The lines to repeat are those below from the one containing "table_cell [704, 397, 919, 423]" down to the one containing "table_cell [189, 1341, 703, 1367]", both included; reproduce them exactly and nothing else.

START Dataset extract

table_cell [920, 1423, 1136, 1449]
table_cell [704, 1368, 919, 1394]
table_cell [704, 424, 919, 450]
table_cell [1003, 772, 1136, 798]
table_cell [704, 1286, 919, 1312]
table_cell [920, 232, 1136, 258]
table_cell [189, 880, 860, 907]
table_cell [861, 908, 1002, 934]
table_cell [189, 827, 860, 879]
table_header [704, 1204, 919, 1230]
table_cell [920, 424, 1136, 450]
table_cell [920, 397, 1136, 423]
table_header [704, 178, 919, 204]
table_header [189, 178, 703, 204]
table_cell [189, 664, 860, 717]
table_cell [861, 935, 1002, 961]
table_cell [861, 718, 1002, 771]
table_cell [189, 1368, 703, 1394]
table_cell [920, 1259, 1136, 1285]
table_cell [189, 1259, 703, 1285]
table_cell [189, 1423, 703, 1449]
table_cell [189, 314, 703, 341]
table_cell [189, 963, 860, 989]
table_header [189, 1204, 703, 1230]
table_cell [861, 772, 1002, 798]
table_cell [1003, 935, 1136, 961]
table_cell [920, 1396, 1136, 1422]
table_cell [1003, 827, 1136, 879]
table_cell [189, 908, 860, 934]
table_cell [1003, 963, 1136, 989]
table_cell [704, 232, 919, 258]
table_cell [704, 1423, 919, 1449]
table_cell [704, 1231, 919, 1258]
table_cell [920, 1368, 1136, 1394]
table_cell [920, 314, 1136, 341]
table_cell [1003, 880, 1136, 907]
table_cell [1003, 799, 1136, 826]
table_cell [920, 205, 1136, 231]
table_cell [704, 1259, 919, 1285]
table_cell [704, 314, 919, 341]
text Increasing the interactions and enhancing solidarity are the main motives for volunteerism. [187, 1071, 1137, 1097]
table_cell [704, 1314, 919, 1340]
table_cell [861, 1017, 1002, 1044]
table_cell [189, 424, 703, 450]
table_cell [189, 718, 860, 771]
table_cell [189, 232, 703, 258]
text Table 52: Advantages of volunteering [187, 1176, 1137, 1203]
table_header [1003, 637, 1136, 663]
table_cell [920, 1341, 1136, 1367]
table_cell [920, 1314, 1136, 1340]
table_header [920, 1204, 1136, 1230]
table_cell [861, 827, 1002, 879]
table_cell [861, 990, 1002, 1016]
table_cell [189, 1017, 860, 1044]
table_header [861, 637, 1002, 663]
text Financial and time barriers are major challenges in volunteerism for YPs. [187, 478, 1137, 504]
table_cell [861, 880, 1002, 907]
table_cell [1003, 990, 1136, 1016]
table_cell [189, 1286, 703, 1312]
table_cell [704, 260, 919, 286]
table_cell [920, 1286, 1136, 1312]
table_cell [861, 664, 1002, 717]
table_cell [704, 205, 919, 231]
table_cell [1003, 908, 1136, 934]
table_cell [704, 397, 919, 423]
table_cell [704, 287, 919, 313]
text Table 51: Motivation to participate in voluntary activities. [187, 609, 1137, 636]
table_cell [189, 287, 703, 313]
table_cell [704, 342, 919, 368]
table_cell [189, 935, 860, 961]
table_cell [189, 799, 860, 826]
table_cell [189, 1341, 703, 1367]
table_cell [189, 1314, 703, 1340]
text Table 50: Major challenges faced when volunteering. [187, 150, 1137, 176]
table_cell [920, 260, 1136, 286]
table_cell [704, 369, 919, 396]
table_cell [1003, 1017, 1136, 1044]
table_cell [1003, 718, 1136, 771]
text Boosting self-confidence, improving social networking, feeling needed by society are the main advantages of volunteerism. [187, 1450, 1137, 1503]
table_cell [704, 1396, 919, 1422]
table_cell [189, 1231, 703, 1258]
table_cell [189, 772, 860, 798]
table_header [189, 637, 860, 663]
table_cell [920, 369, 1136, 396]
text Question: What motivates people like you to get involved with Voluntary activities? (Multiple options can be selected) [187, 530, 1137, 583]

END Dataset extract

Written solution:
table_cell [704, 397, 919, 423]
table_cell [704, 287, 919, 313]
text Table 51: Motivation to participate in voluntary activities. [187, 609, 1137, 636]
table_cell [189, 287, 703, 313]
table_cell [704, 342, 919, 368]
table_cell [189, 935, 860, 961]
table_cell [189, 799, 860, 826]
table_cell [189, 1341, 703, 1367]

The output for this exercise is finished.